TASK STATEMENT: Search the listing below for the word "signal", and copy every line in which it turns up.

SUPPLIED INFORMATION:
%%
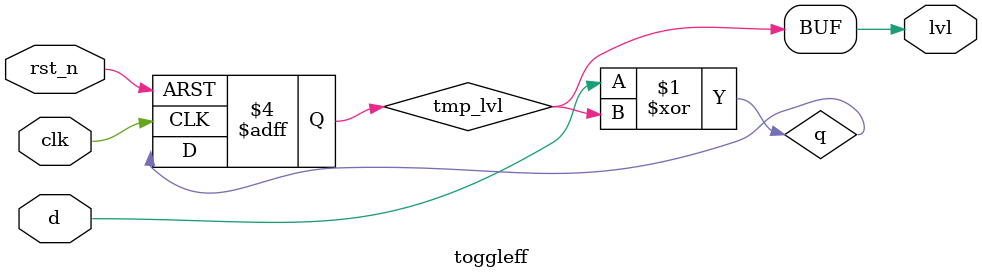
<source format=v>
`timescale 1ns/1ps


module toggleff (
	input  wire clk,
	input  wire rst_n,
	input  wire d,      // pulse signal
	output wire lvl     // level signal
);


wire q;
reg  tmp_lvl;

assign q = d ^ tmp_lvl;

always @(posedge clk or negedge rst_n) begin
  if (!rst_n) tmp_lvl <= 1'b0;
  else 		  tmp_lvl <= q;
end

assign lvl = tmp_lvl;

endmodule
</source>
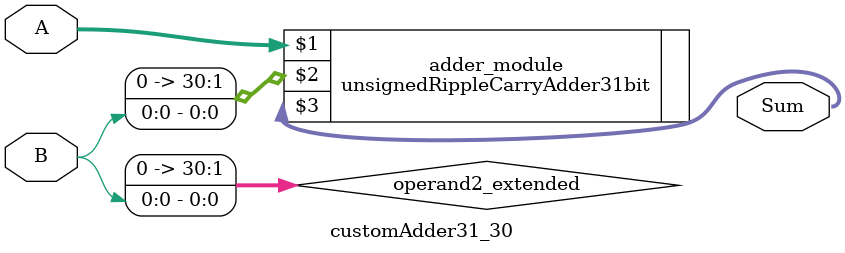
<source format=v>

module customAdder31_30(
                    input [30 : 0] A,
                    input [0 : 0] B,
                    
                    output [31 : 0] Sum
            );

    wire [30 : 0] operand2_extended;
    
    assign operand2_extended =  {30'b0, B};
    
    unsignedRippleCarryAdder31bit adder_module(
        A,
        operand2_extended,
        Sum
    );
    
endmodule
        
</source>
%%
RESPONSE:
	input  wire d,      // pulse signal
	output wire lvl     // level signal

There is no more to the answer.